所示原文
::::::::
豆瓣电影词云图

#导入模块
import jieba#分词
from matplotlib import pyplot as plt#绘图数据可视化
from wordcloud import WordCloud#词云图
import numpy as np#矩阵
import sqlite3#数据库
from PIL import Image#图片处理
#准备词云图需要的文字
con = sqlite3.connect('movie.bd')
cur = con.cursor()#获取游标
sql = 'select instroduction from movie250'
data = cur.execute(sql)#执行sql
text = " "
for item in data:
    text = text + item[0]
print(text)
cur.close()#关闭数据库
con.close()
#分词
cut = jieba.cut(text)
string = ' '.join(cut)
print(string)
print(len(string))
#绘图准备
img = Image.open('6.jpg')
img_array = np.array(img)
::::::::
所列条目
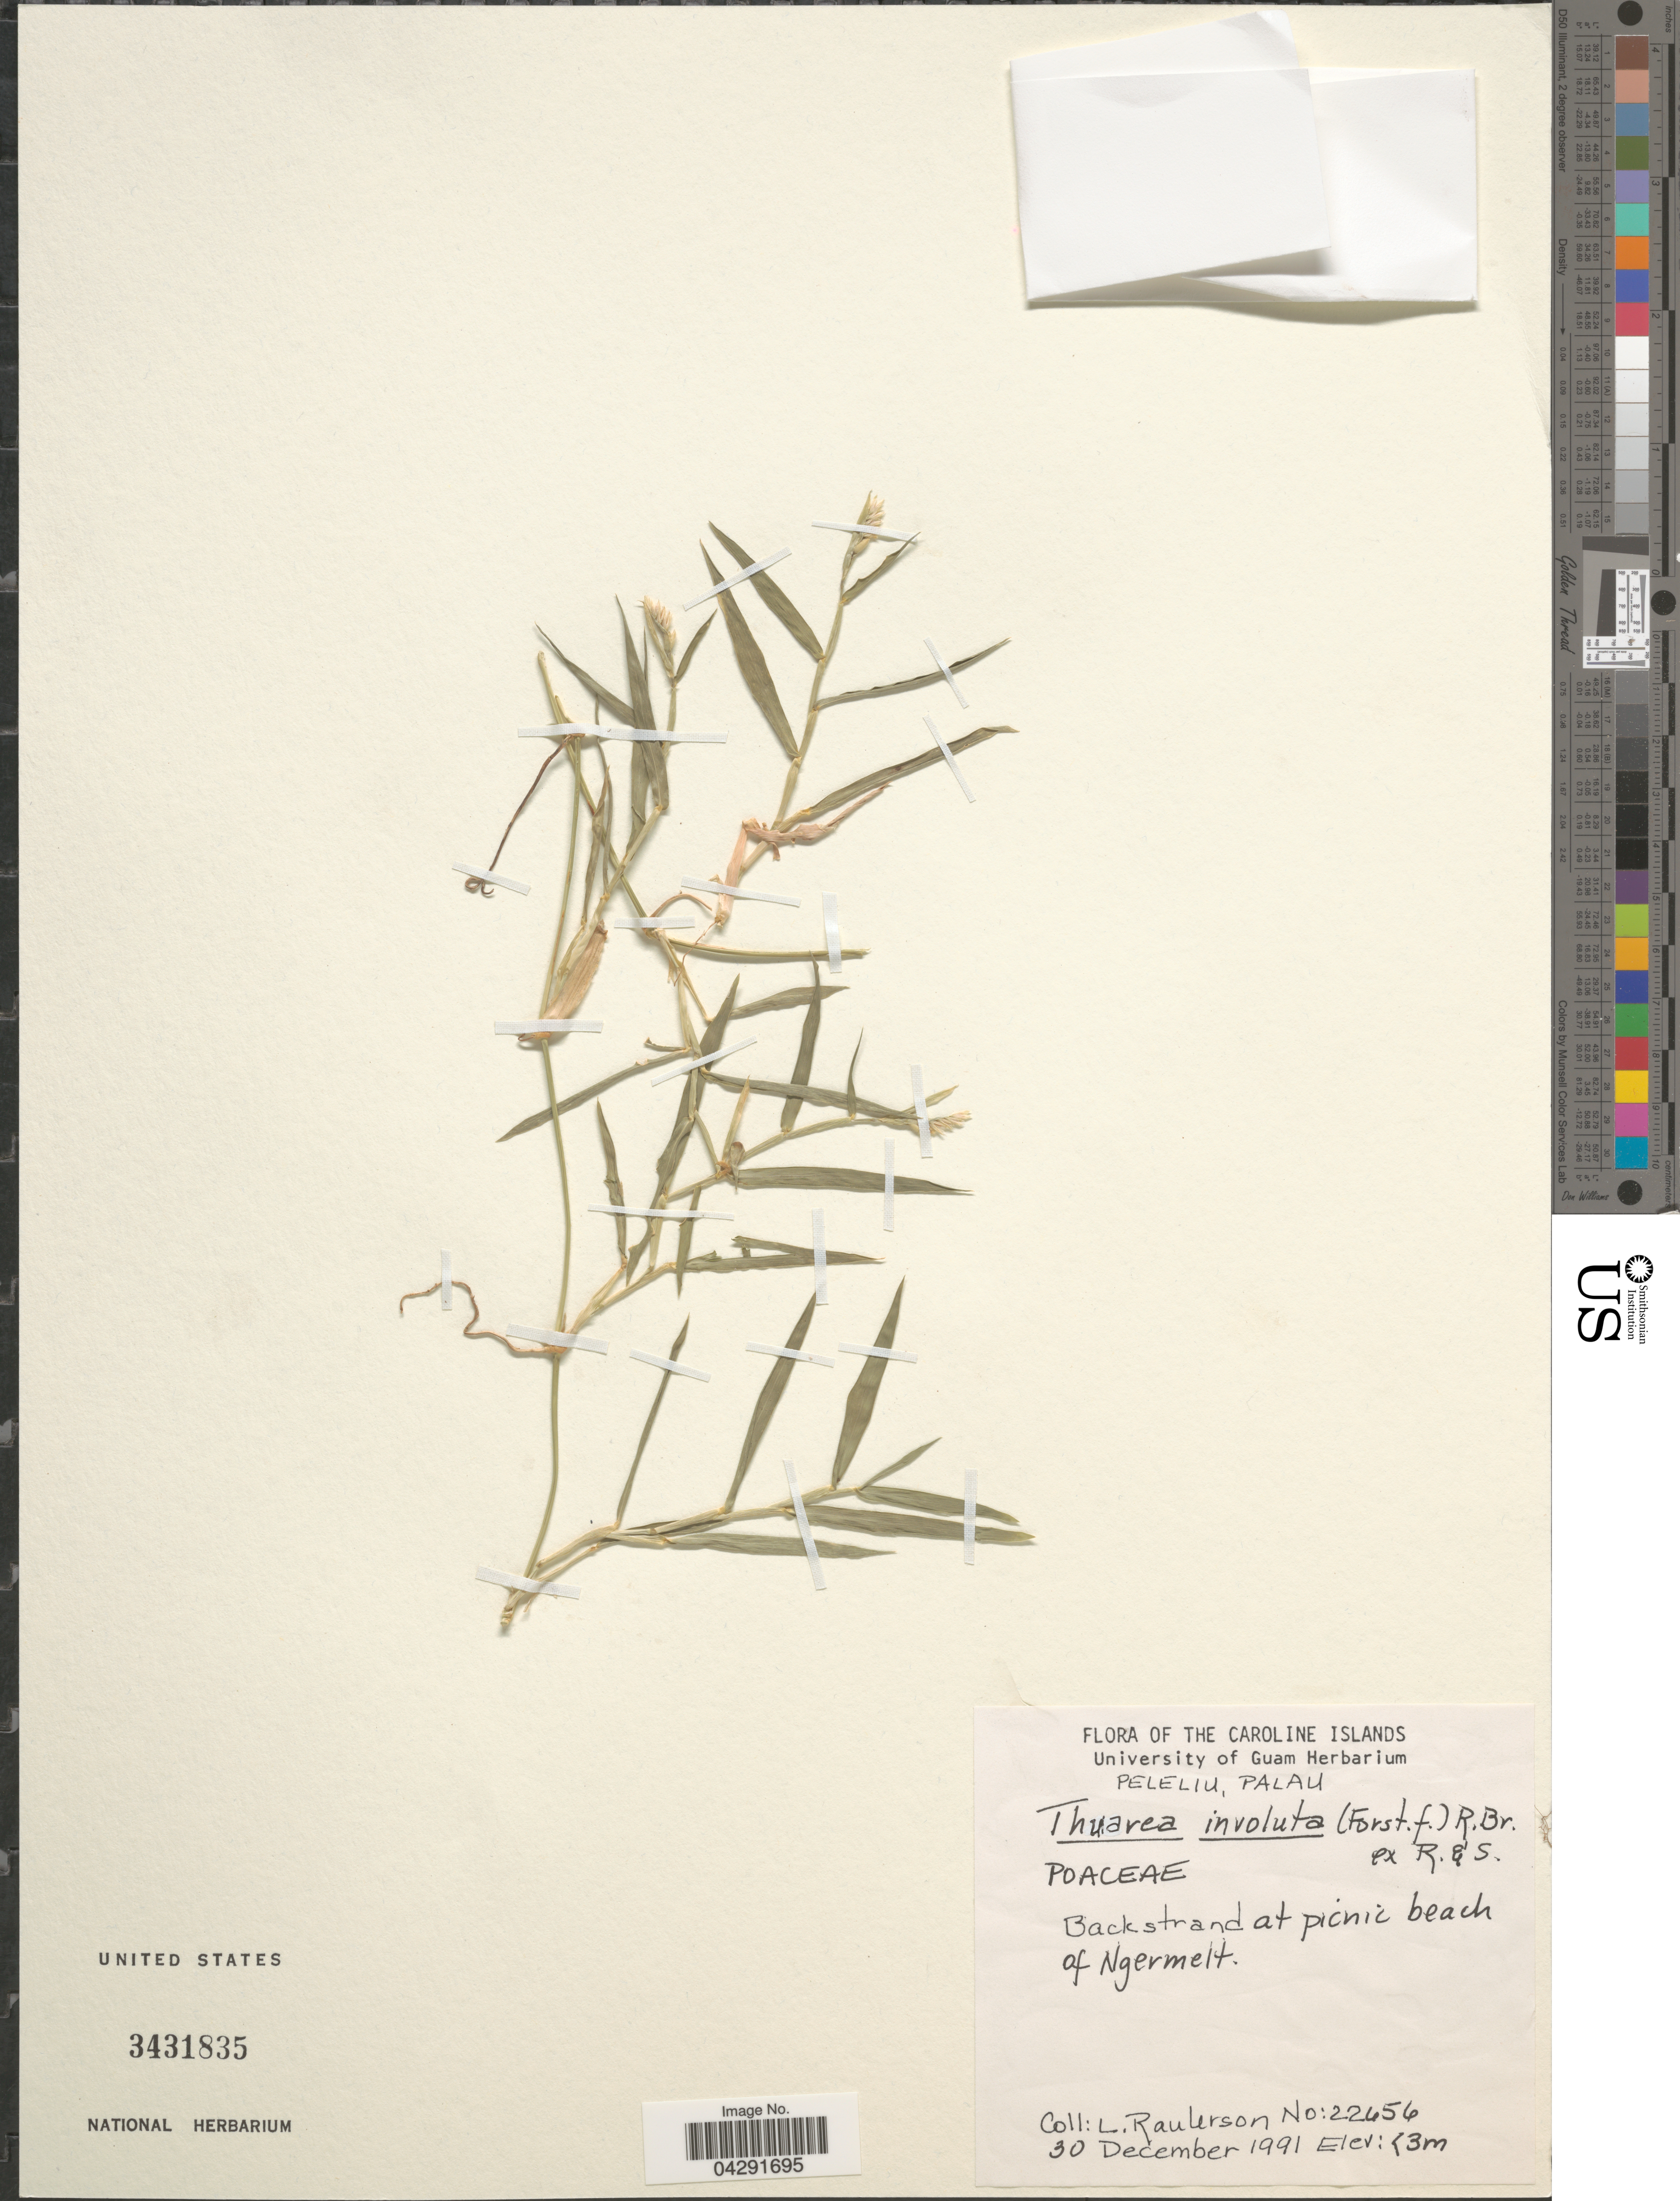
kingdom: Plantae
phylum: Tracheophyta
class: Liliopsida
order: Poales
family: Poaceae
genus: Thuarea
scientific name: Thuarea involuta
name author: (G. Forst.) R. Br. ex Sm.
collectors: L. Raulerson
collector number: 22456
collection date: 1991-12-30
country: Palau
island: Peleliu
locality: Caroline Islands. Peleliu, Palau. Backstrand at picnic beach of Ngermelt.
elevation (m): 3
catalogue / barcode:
::::::::
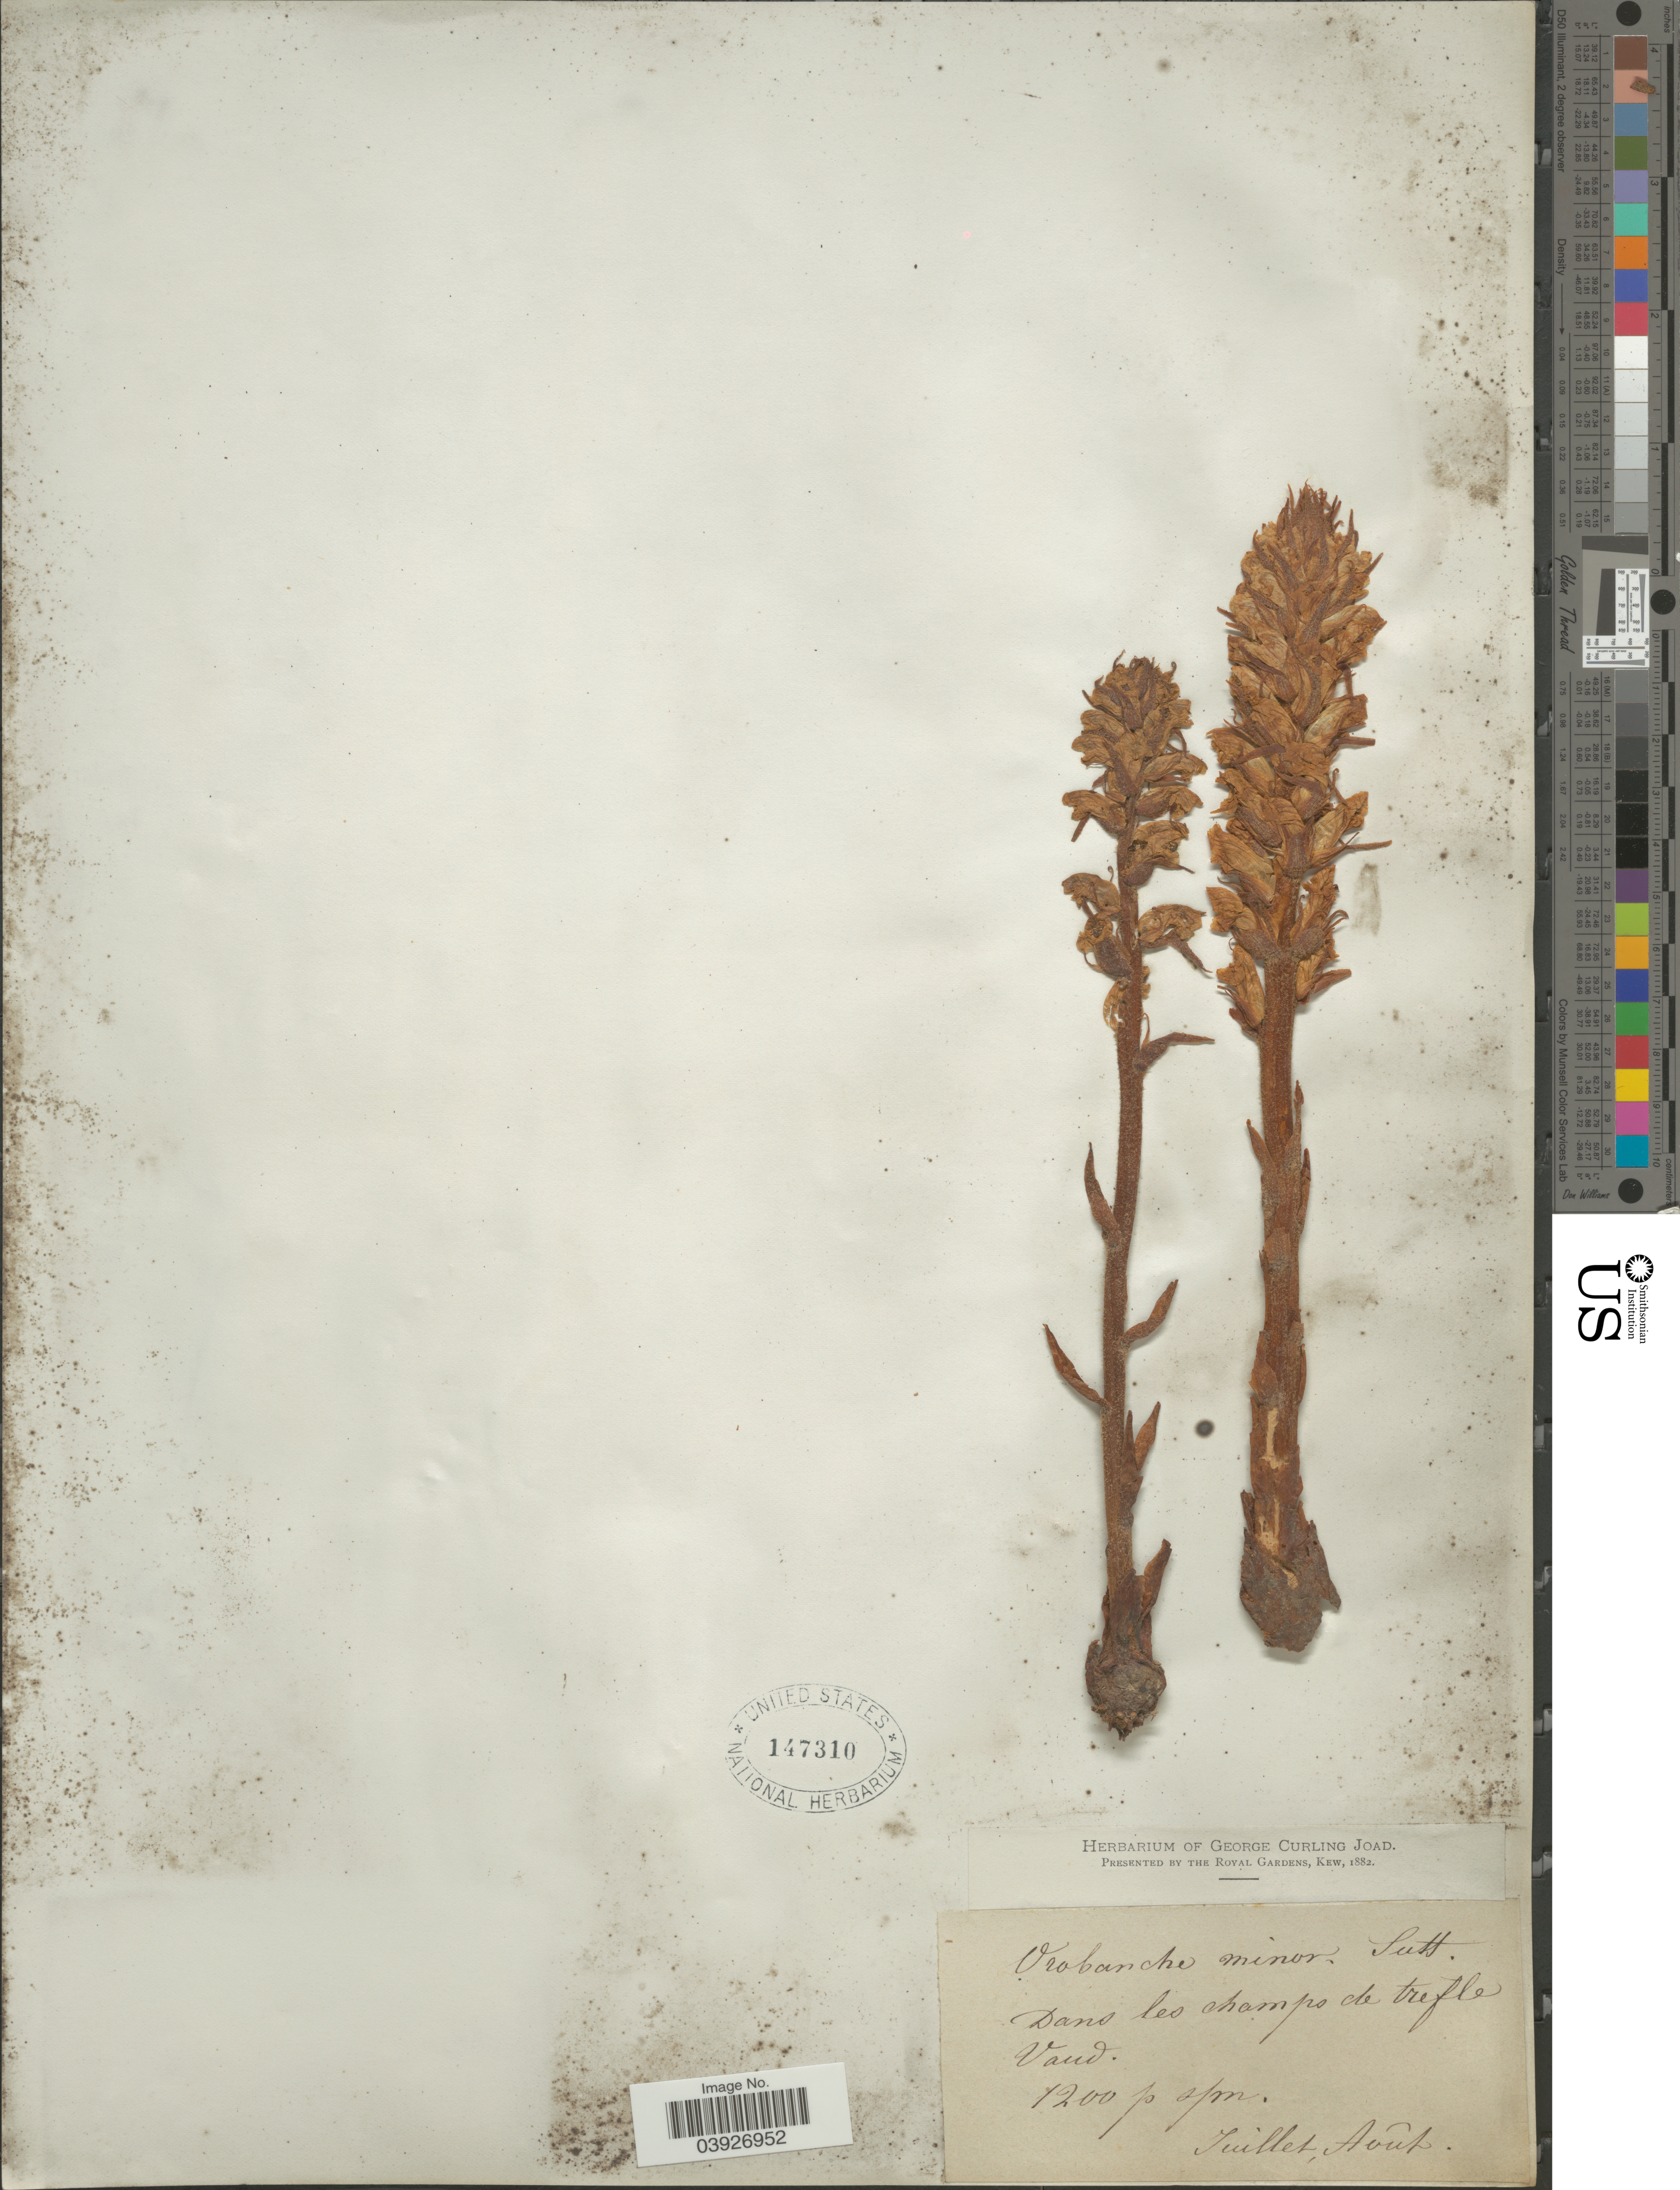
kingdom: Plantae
::::::::
任务说明
从上面的豆瓣电影词云图代码停下的地方往下写，补出后面的部分。

参考答案
wc = WordCloud(
               background_color = 'white',
               mask = img_array,
               font_path = "STXINWEI.TTF"
               )
wc.generate_from_text(string)#切好词放进去

#绘制图片
fig = plt.figure(1)
plt.rcParams['font.sans-serif'] = 'SimHei'#设置字体
plt.imshow(wc)#按词云显示
plt.axis('off')#是否显示坐标
plt.show()#展示生成的词云图
plt.savefig('8.png',dpi = 800)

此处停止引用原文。